On Apr 22, 2010, at 1:09 PM, Hans Leidekker wrote:
On Thu, 2010-04-22 at 11:56 -0600, C.W. Betts wrote:
The Photoshop CS3 installer seems to stall during installation due to the lack of Bonjour (bug 15590). This patch attempts to fix it.
No, it now succeeds in starting Bonjour, even if there's a native mdns server running (see comment #36). The problem is that when Bonjour finds that it can't do a wildcard bind it binds to specific addresses, thereby stealing traffic from the native server.
My bad. Completely forgot about that.
We should investigate if the native server can be used by Photoshop. Then we could write a stub Bonjour service so that Photoshop will not attempt to install its own version.
One question about making a Windows service: would the programs still be making calls to the DLL? Or would the be making calls to the service? If they're making calls to the DLL, wouldn't something be needed to route those calls to the OS-native dns-sd implementation?

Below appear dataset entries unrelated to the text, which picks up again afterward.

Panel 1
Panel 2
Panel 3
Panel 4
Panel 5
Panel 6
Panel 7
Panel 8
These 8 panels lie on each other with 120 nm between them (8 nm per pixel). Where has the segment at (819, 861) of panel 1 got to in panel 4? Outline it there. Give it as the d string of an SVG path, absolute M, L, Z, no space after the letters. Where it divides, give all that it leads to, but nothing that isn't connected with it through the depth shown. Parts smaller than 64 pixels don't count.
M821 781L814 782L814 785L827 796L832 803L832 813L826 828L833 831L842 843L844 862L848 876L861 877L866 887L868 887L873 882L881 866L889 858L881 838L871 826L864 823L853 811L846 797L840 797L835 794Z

Again, forgive my ignorance on this subject :/
On Thu, 2010-04-22 at 17:36 -0600, C.W. Betts wrote:
We should investigate if the native server can be used by Photoshop. Then we could write a stub Bonjour service so that Photoshop will not attempt to install its own version.

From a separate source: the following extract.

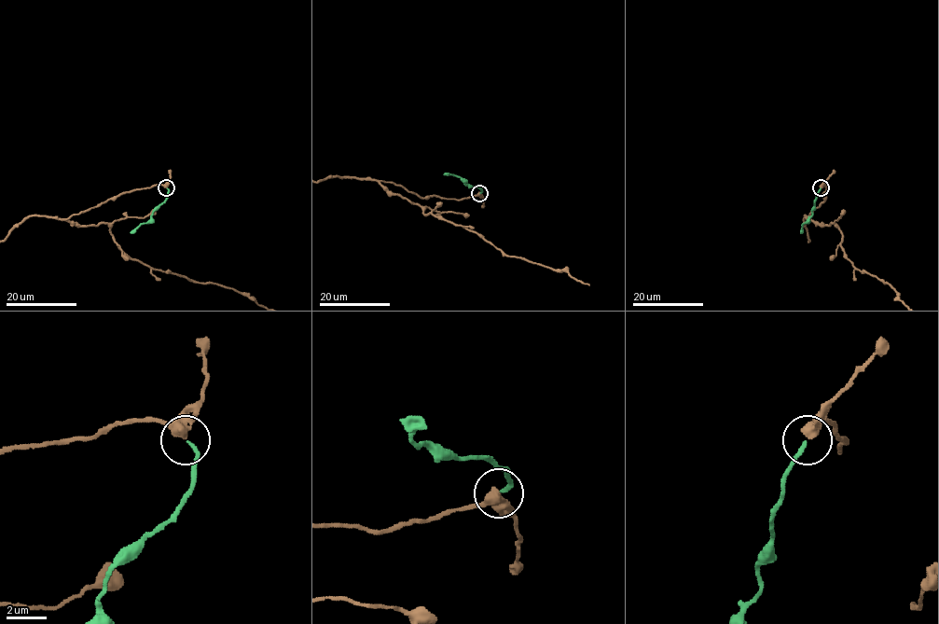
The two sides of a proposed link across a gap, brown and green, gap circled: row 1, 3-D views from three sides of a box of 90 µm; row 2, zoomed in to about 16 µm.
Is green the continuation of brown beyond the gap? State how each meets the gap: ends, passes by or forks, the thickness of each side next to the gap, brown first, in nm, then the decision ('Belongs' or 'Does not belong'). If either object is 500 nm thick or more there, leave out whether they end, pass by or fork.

One question about making a Windows service: would the programs still be making calls to the DLL? Or would the be making calls to the service? If they're making calls to the DLL, wouldn't something be needed to route those calls to the OS-native dns-sd implementation?
I would assume that applications bundle a version of dns-sd because it's not a Windows dll. If that version cannot be used for some reason then we can think about adding a wrapper.
On 4/23/10 12:47 AM, Hans Leidekker wrote:
We should investigate if the native server can be used by Photoshop. Then we could write a stub Bonjour service so that Photoshop will not attempt to install its own version.
One question about making a Windows service: would the programs still be making calls to the DLL? Or would the be making calls to the service? If they're making calls to the DLL, wouldn't something be needed to route those calls to the OS-native dns-sd implementation?
I would assume that applications bundle a version of dns-sd because it's not a Windows dll. If that version cannot be used for some reason then we can think about adding a wrapper. From reading the source, it looks like the DLL makes calls to the
service via TCP or UDP sockets (same as on UNIX). Apple purposely designed it that way to make it more portable. I think that we can use the ordinary dns-sd DLL (instead of writing a wrapper), and have it talk to the native server instead of one running inside Wine because of this.